** START OF Document excerpt **

And despite all of these negatives, shares still trade at a lofty 34x forward earnings.

Annie's is a natural and organic packaged food company that offers over 145 products and is present in over 35,000 retail locations across the United States and Canada.

Fourth Quarter Results

Annie's reported its fiscal 2014 fourth quarter results on May 29. Earnings per share came in at 29 cents, well below the Zacks Consensus Estimate of 35 cents. It was an increase of 7% over the same quarter last year.

Adjusted net sales rose 16% to $59.8 million, but this was also below the consensus of $61.0 million. Sales growth was driven in large part by the "Snacks" segment, which saw top-line growth of 26% thanks to strength in fruit snacks, cookies, and crackers.

Higher-than-expected input costs, particularly for organic wheat, hurt gross margins. Adjusted gross profit as a percentage of net sales fell 410 basis points to 34.6% in Q1.

Estimates Falling

Looking ahead to fiscal 2015, management expects net sales growth of 18-20%. However, it only expects adjusted EPS growth of 2-10% as it projects earnings in the range of $0.88 to $0.95 per share.

This prompted a flurry of negative estimates revisions, driving Annie's to a Zacks Rank #5 (Strong Sell).

The Zacks Consensus Estimate for 2015 is now $0.90, down from $1.14 before the Q4 report. The 2016 consensus is currently $1.16, down from $1.37 over the same period.

You can see the sharp drop in estimates in the company's "Price & Consensus" chart:

Auditor Resigns

On June 1, Annie's disclosed that its auditor, PricewaterhouseCoopers, was resigning. This follows the 10-K disclosure that Annie's had "identified a material weakness in its internal control over financial reporting."

** END OF Document excerpt **
** START OF Dataset extract **

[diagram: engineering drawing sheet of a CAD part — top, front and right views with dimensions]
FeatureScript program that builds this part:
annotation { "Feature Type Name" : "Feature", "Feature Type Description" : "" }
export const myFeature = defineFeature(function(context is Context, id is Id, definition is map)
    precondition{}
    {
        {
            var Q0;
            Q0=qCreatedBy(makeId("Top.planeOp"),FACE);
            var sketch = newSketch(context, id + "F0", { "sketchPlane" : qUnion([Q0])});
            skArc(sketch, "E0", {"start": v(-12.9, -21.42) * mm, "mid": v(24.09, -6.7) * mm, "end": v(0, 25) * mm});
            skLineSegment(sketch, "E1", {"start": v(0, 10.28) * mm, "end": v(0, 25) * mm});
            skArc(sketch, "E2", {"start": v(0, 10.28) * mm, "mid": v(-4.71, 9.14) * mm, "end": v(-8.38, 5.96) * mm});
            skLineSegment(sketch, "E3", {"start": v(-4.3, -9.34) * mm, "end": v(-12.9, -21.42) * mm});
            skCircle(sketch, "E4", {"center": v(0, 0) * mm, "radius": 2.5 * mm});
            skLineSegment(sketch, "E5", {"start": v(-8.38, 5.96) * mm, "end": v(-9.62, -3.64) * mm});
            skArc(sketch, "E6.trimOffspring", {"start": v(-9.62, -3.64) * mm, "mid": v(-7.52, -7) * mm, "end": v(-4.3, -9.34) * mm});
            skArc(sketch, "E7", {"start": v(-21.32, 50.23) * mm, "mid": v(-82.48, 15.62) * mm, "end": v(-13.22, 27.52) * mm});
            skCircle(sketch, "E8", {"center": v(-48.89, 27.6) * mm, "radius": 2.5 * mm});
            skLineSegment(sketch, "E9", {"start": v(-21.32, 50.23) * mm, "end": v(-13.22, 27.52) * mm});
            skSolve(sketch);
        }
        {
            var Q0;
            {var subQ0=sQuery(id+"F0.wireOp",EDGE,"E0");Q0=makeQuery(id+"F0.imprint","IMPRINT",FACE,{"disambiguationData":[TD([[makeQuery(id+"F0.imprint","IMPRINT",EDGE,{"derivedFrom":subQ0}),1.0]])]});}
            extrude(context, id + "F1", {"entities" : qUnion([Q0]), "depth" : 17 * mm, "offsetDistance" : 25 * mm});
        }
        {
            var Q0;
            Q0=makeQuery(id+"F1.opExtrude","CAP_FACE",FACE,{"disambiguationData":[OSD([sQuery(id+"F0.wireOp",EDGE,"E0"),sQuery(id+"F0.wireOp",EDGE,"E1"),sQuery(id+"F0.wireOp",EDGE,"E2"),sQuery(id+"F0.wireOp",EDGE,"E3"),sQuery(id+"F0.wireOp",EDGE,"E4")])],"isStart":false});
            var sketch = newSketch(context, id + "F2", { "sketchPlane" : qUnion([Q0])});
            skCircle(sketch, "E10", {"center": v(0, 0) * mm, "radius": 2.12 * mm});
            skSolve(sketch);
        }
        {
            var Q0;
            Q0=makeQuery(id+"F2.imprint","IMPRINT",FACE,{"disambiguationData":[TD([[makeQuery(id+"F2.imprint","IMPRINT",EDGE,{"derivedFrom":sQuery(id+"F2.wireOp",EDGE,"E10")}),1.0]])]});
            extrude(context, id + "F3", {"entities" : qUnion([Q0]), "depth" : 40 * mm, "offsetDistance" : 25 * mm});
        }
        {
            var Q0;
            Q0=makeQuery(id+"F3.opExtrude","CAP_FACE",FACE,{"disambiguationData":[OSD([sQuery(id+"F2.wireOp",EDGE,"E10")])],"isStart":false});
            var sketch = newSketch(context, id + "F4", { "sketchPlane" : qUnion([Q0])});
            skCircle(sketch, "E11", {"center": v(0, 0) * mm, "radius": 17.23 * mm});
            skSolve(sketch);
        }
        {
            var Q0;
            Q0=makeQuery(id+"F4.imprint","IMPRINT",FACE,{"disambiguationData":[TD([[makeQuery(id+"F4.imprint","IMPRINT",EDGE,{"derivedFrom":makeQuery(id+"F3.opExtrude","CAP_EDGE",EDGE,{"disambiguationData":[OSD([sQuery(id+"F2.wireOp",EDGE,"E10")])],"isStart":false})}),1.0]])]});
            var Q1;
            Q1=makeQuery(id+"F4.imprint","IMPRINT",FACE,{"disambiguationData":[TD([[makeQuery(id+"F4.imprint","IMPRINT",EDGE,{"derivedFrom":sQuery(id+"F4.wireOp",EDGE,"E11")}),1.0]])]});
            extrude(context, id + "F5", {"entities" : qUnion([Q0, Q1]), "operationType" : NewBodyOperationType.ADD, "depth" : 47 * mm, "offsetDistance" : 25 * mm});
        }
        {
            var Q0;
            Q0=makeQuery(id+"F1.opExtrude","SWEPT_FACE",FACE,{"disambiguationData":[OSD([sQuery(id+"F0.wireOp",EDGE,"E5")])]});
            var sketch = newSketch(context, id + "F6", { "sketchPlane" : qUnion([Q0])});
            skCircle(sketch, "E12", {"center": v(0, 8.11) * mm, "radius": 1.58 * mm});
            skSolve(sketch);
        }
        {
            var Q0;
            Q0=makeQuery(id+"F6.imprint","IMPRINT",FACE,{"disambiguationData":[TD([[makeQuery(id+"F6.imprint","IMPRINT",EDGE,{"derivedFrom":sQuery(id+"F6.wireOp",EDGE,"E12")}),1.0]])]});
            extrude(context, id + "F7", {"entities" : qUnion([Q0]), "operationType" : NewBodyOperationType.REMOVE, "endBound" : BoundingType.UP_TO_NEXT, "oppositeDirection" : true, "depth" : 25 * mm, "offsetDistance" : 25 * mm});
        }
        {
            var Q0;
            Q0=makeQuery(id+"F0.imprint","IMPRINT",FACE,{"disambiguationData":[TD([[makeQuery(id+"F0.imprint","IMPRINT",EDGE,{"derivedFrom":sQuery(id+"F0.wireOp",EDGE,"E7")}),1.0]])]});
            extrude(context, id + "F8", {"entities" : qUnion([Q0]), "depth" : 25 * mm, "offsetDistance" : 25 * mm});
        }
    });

** END OF Dataset extract **

= Exercise aim =
In the Annie's excerpt, which products does it credit for the strength in the "Snacks" segment?

= Exercise answer =
Fruit snacks, cookies, and crackers.